Centre was heaving tonight and i wasn’t feeling social, so i just stayed in the training corner and tried out some of the tools i’ve been meaning to try for a while. They were all very humbling, and not just because i’m definitely not fully recovered yet.
Moonboard: very, very humbling. Probably a great tool to build top end strength, once i can get to the point of stringing more than a few moves together.
Campus Board: Fairly humbling. Probably not a great tool at this point. No technique or body tension being learned here. Still better than a hangboard though.
Endurance board: mildly humbling. A great tool to develop footwork/technique and build a base of grip strength.
I’m doing well mate, doing well. Health is recovered and nack to normal. Lifes fairly busy with a new role at work and some family stuff, so training has been purely climbing specific stuff, especially stuff that doesn’t require much breath control. I’ve been getting in 2 good climbing sessions a week, at least 1 flexibility session and several core sessions a week. I could have done more, especially in the last few weeks, but i’m lacking a gym goal to aim towards. All my physical goals are climbing related right now.
I took on a new role about a month ago and its been a rough ride, to say the least. In the long run, i think it will mke my life easier but its a tough, tough time getting things to the right place.
Congratulations!
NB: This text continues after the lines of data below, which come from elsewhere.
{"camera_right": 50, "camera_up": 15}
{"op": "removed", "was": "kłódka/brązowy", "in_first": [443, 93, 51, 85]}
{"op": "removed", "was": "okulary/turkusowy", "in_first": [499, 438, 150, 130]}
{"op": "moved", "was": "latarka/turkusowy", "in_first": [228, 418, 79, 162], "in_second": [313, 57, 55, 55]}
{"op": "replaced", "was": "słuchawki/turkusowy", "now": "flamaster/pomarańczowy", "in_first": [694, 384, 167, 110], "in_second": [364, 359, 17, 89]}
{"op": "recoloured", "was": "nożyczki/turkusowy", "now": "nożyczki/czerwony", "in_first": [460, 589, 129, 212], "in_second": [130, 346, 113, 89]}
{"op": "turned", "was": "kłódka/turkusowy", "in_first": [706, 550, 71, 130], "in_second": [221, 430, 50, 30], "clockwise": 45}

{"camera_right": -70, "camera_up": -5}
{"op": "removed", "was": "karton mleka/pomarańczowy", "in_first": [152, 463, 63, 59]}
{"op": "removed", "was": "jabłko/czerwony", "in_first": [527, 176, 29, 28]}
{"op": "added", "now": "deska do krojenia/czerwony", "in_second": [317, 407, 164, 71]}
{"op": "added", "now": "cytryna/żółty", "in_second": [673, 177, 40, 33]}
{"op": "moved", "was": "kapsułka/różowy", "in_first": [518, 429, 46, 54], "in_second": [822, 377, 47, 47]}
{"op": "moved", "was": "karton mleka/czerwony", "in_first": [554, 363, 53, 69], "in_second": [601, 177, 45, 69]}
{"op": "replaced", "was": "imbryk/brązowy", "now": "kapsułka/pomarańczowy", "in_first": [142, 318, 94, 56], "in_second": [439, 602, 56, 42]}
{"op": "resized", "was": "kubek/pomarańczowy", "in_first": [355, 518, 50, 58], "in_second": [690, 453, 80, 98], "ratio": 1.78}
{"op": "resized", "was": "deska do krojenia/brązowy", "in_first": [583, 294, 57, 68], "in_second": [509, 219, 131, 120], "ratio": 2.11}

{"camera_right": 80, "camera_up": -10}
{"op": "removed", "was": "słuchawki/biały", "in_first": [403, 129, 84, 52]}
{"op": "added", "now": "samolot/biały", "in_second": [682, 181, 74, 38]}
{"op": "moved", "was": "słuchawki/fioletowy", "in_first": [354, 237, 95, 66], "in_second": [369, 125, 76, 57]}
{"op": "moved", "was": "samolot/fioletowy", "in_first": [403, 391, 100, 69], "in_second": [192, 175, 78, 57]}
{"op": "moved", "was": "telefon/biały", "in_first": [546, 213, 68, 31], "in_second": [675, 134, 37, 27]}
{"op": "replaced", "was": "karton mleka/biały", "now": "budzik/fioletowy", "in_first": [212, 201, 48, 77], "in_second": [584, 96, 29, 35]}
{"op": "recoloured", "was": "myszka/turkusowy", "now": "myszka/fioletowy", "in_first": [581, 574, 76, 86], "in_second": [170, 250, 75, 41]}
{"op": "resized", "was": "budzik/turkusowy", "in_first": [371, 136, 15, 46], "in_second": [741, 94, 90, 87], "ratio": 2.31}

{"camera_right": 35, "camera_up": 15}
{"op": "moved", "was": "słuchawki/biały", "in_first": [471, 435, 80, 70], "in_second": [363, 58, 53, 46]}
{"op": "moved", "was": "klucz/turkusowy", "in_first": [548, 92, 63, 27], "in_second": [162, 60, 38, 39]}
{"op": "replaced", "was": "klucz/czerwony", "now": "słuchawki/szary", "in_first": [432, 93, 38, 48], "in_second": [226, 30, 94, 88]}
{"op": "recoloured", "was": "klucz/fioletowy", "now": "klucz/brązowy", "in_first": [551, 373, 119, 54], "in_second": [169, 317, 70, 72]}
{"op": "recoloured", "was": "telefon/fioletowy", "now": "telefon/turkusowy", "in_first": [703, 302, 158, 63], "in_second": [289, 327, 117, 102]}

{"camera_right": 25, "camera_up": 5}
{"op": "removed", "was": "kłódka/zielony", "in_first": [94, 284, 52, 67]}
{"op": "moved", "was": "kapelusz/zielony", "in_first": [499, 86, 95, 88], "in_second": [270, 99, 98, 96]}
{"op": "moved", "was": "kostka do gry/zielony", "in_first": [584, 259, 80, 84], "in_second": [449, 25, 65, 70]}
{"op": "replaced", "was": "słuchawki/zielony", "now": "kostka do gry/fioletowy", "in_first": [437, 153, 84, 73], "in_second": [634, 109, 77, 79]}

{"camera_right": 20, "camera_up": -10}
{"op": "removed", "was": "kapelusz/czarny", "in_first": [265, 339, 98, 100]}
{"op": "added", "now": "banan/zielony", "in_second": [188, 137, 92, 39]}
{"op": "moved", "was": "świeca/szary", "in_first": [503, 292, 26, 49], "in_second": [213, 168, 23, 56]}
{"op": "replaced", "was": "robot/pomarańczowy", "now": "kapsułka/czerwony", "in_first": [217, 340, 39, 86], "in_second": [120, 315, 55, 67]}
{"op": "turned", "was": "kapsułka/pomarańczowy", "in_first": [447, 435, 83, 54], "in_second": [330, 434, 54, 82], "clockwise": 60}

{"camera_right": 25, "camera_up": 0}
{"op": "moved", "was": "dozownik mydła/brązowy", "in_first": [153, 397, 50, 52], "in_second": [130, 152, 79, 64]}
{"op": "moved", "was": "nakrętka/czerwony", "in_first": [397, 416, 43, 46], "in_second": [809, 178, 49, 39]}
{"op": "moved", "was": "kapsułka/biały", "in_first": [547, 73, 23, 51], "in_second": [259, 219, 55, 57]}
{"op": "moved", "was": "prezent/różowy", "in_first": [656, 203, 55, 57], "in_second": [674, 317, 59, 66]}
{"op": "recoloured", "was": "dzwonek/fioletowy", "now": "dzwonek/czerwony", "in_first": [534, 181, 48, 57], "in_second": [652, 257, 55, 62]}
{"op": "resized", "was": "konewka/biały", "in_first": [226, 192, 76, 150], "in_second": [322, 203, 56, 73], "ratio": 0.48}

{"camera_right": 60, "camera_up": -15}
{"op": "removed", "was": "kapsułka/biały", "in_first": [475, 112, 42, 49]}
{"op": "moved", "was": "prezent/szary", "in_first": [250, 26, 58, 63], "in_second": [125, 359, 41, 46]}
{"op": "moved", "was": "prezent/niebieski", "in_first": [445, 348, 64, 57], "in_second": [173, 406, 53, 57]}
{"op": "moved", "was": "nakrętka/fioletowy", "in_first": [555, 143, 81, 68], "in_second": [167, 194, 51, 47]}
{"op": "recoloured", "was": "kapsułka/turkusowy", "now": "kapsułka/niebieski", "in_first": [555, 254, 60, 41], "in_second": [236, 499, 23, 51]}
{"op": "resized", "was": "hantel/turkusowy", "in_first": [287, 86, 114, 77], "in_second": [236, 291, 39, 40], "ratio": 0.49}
And sorry if I missed that bit of news—it’s even more impressive to see you getting the work in under the stress of a change like that. Hope things smooth out for you sooner rather than later!
@SvenG It’s the same role in a new location, the idea being to make family life easier by moving closer to home, but it’s not worked out like that so far. I’m confident that once i get everything in the right place, it can be a comfortable place.
Fun for today:
3 hours bouldering
Good session, considering i went in with about 5 different niggling issues.
I have no idea what this means, but I do think it’s cool to see Training Logs geared towards non-traditional lifting activities. I put soccer, yoga, mountain biking, and other activities that, to me, are really the reason that I do train in the first place, on my log.
Bouldering is climbing on small walls, basically. No rope or safety, other than a big mat. This is the first video on youtube for the the centre i usually climb at, to give you an idea:
And i agree 100%. For me, it goes back to the Mark Twight thing: you have to use your fitness for something, and i’m much happier now my fitness and training is vectored towards something i really enjoy and can share with other people (the community at a climbing gym is something else, by the way, much like it is in soccer or Croasfit). I can’t see me ever lifting alone in a garage for the sake of it again, to be honest.
That looks pretty cool. They do have climbing gyms around here. I should check one out.
I’m getting that way, as well. I’ve been using the garage to fill in some gaps or when I can’t make it to the CF gym, but there’s really something about the comradery of doing something with a purpose with others. My day today was practicing snatches with a group of others and a cool coach. Was it a workout? Yeah, I guess, but my focus was on getting the pull right with full hip extension, not on just getting in reps. Also, what’s the point of being in good shape if it you don’t use it?